CAPITOL HILL - President Trump is using the government shutdown as an opportunity to cut federal spending. Those potential cuts could mean some federal employees risk facing permanent layoffs.
As lawmakers in Washington remain deadlocked on day three of the government shutdown, the Senate is expected to vote again on a funding bill today.
President Trump is calling the federal shutdown an "unprecedented opportunity" to downsize the government.
In a meeting with Budget Director Russell Vought on Thursday, Trump said the two would discuss which federal agencies should face temporary or permanent cuts.
"I'm allowed to cut things that should have never been approved in the first place and I will probably do that," Trump said.
Russell Vought, Director of the Office of Management and Budget (OMB) with Republican Leadership outside the West Wing of the White House, September 29, 2025. (Photo by Aaron Schwartz/Sipa USA)(Sipa via AP Images)
The talks are happening on the heels of the president freezing about $18 billion in funding for New York City infrastructure projects and canceling another $8 billion for climate projects in 16 Democratic-leaning states.
Still, with no sign of a spending agreement, many workers' livelihoods remain at stake. The Trump administration warned it could start firing federal workers before the weekend.
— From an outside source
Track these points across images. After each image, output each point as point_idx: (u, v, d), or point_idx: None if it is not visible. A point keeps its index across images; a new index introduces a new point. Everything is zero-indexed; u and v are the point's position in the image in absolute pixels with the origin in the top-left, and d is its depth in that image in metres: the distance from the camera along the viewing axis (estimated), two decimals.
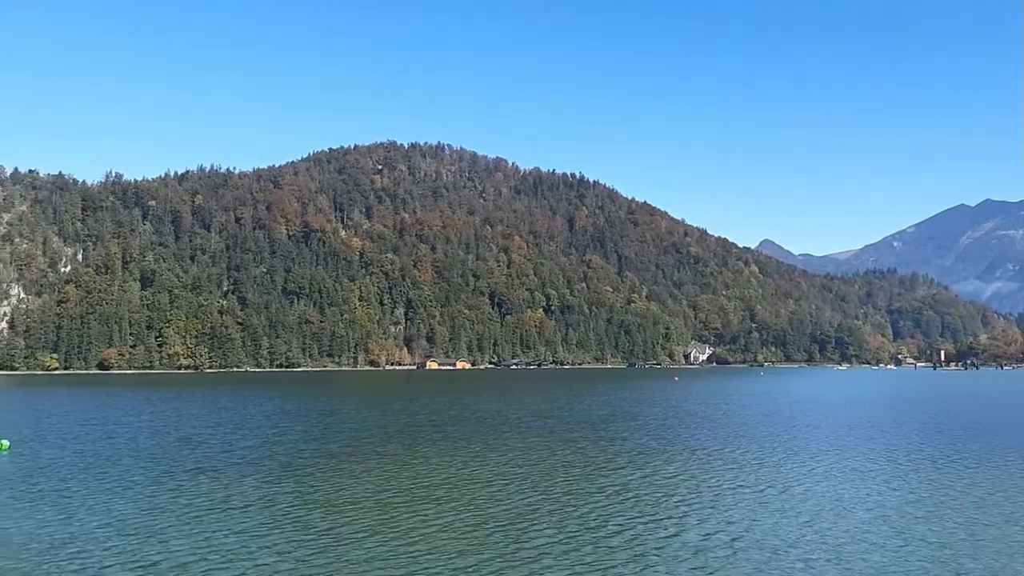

In an interview on '2-way,' Politico's Rachel Bade points to workers in essential fields like TSA, air traffic control, and national parks who could all be required to show up, without pay, until the shutdown ends.
"The pressure is just going to skyrocket on Democrats right now," she explained.
A partial shutdown started Wednesday, when the fiscal year ended after a divided Congress failed to agree on a funding bill.
Republicans want to pass a short-term bill to maintain funding at existing levels until late November. But Democrats want that short-term funding to include extending Obamacare tax credits, so health insurance premiums don't go up for millions of Americans.
House Minority Leader Hakeem Jeffries argued, "Republicans have shut the government down, because they don't want to provide health care to middle-class Americans."
Democrats are showing little sign of budging from their demand for concessions on health care.
And as conservatives work on plans for reforming health care, Senate Majority Leader John Thune told Politico he's had conversations with Democrats on those Obamacare insurance subsidies. He says he's willing to discuss a negotiation, but not until the government reopens under a spending measure that's already passed the House.